Tasks for this exercise
(1) List every ConsumerConfig setting that the Kafka Streams question sets in its configuration.
(2) According to the Kafka Streams question, how many brokers does the EmbeddedKafka instance run with, and how many partitions does each topic have?
(3) Write the next part of the Kafka Streams question, picking up right after its final line of code.

***** Source

0

I'm writing a KStreams integration test on top of an embedded kafka instance (a la spring-kafka-test, see this example). I have two pairs of topics, each pair's first topic feeding directly into the second topic, and each pair processing one record. I make a KTable from each topic pair's latter topic, and leftjoin the two Ktables.

The only time the ValueJoiner runs, the right-hand-side is null. Even though both records reach their respective ktables (verified).

My EmbeddedKafka instance is running with 2 brokers and 3 partitions per topic. Here are the streams/producers/consumers configurations:

properties.put(StreamsConfig.APPLICATION_ID_CONFIG, appName);
properties.put(StreamsConfig.BOOTSTRAP_SERVERS_CONFIG, bootstrapUrls);
properties.put(StreamsConfig.STATE_DIR_CONFIG, String.format("/tmp/kafka-streams/%s/%s", appName, System.currentTimeMillis()));
properties.put(StreamsConfig.CACHE_MAX_BYTES_BUFFERING_CONFIG, 0);
properties.put(StreamsConfig.CLIENT_ID_CONFIG, appName);
properties.put(StreamsConfig.COMMIT_INTERVAL_MS_CONFIG, 1000);
properties.put(StreamsConfig.REPLICATION_FACTOR_CONFIG, 1);
properties.put(ConsumerConfig.AUTO_OFFSET_RESET_CONFIG, "earliest");
properties.put(ConsumerConfig.GROUP_ID_CONFIG, appName);
properties.put(ConsumerConfig.KEY_DESERIALIZER_CLASS_CONFIG, KafkaAvroDeserializer.class);
properties.put(ConsumerConfig.VALUE_DESERIALIZER_CLASS_CONFIG, KafkaAvroDeserializer.class);
properties.put(ProducerConfig.KEY_SERIALIZER_CLASS_CONFIG, KafkaAvroSerializer.class);
properties.put(ProducerConfig.VALUE_SERIALIZER_CLASS_CONFIG, KafkaAvroSerializer.class);

NOTICE CACHING IS DISABLED (4th line)

Here is a sanitized version of the code in question:

    KTable<Long, Value> kTableA =
        kstreamBuilder.table(longSerde, valueSerde, topicA2);

    kstreamBuilder.stream(keySerde, envelopeSerde, topicA1)

**********
***** Given entries

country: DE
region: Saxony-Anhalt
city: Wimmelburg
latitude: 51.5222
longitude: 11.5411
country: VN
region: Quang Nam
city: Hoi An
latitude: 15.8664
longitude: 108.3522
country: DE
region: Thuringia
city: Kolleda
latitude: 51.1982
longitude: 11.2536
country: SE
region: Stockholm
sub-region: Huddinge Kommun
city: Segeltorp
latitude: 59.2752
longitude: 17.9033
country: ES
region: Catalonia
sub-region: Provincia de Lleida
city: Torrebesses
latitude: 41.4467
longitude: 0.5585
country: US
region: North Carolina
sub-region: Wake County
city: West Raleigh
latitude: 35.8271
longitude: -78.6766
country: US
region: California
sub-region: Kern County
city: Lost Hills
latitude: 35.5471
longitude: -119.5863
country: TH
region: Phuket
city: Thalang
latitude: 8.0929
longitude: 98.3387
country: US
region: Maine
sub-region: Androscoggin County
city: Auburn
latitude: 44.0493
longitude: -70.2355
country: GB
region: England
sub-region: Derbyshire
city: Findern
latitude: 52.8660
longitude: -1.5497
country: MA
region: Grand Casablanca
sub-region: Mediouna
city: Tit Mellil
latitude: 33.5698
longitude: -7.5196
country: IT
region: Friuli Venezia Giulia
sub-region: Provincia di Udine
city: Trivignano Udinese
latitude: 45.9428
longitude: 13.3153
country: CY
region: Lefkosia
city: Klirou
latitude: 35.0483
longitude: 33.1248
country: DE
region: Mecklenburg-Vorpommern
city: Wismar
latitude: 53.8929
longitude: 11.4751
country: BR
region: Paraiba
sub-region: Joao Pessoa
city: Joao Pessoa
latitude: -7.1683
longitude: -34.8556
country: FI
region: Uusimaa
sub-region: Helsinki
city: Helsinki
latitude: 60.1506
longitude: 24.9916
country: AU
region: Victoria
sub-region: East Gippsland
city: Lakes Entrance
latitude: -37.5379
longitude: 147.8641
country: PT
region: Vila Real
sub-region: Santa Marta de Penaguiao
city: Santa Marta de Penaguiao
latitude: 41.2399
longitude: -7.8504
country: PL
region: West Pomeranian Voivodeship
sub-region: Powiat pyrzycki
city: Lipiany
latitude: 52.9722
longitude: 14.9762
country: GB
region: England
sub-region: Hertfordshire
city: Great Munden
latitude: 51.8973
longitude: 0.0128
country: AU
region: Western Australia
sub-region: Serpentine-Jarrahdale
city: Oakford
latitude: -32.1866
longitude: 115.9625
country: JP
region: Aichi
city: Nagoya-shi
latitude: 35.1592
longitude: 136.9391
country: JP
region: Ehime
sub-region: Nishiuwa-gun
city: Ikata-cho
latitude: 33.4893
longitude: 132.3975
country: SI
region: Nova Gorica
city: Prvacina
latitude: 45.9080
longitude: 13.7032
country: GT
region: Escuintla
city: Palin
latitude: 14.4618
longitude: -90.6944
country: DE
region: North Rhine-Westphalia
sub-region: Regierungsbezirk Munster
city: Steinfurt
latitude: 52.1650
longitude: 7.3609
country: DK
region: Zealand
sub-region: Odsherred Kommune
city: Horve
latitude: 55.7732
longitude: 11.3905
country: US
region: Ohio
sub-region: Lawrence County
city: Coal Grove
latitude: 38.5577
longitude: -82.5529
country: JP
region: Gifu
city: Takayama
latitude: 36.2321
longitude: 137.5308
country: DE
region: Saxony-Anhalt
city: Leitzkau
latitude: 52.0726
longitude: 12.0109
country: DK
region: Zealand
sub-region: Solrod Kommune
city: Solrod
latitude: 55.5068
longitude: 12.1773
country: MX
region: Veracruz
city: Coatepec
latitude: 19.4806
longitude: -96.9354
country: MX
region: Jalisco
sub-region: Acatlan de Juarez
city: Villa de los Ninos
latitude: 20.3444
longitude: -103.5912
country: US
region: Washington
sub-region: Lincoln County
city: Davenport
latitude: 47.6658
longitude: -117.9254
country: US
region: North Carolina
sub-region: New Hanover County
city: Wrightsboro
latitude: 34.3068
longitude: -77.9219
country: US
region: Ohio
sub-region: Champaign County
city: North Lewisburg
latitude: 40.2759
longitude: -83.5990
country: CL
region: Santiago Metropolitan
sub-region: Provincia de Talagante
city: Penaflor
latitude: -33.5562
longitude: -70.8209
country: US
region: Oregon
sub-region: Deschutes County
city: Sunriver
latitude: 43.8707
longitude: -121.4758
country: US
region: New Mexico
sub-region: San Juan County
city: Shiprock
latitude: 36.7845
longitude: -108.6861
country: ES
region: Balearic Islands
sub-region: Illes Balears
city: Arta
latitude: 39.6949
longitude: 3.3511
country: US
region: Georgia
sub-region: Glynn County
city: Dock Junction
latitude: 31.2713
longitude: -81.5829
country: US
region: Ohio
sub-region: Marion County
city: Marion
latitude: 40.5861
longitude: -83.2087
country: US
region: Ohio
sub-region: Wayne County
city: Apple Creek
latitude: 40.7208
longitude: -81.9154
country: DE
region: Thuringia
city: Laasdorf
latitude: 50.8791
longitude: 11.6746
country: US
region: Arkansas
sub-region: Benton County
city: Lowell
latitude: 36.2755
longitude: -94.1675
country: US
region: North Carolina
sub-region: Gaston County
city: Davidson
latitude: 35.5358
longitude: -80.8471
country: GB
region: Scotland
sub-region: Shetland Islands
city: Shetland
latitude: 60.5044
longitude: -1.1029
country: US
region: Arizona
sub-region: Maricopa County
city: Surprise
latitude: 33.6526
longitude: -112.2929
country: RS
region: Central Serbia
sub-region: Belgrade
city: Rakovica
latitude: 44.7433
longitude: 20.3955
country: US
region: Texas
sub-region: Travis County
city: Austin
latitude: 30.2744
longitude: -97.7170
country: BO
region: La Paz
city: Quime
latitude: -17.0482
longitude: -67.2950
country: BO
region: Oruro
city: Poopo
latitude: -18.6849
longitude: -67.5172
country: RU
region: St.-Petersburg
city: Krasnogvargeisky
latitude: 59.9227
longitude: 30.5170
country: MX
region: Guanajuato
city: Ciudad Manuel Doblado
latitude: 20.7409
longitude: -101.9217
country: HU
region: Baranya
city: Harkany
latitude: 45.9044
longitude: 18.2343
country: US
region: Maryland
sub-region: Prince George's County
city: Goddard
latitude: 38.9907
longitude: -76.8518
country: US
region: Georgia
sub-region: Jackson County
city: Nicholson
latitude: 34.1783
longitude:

**********

Results for each task
(1) AUTO_OFFSET_RESET_CONFIG, GROUP_ID_CONFIG, KEY_DESERIALIZER_CLASS_CONFIG, VALUE_DESERIALIZER_CLASS_CONFIG

(2) It runs with 2 brokers and 3 partitions per topic.

(3)
        .to(longSerde, valueSerde, topicA2);

    kstreamBuilder.stream(keySerde, envelopeSerde, topicB1)
        .to(longSerde, valueSerde, topicB2.topicName);

    KTable<Long, Value> kTableB =
        kstreamBuilder.table(longSerde, valueSerde, topicB2.topicName);

    KTable<Long, Result> resultTable = kTableA.leftJoin(kTableB, (a,b) -> {
        // value joiner called only once, b is null
    }

This post is related to my other post, where TOO MANY records are being produced. Fiddling with the number of kafka brokers / partitions per topic led me to this equally undesirable situation.

Thanks in advance for any and all help!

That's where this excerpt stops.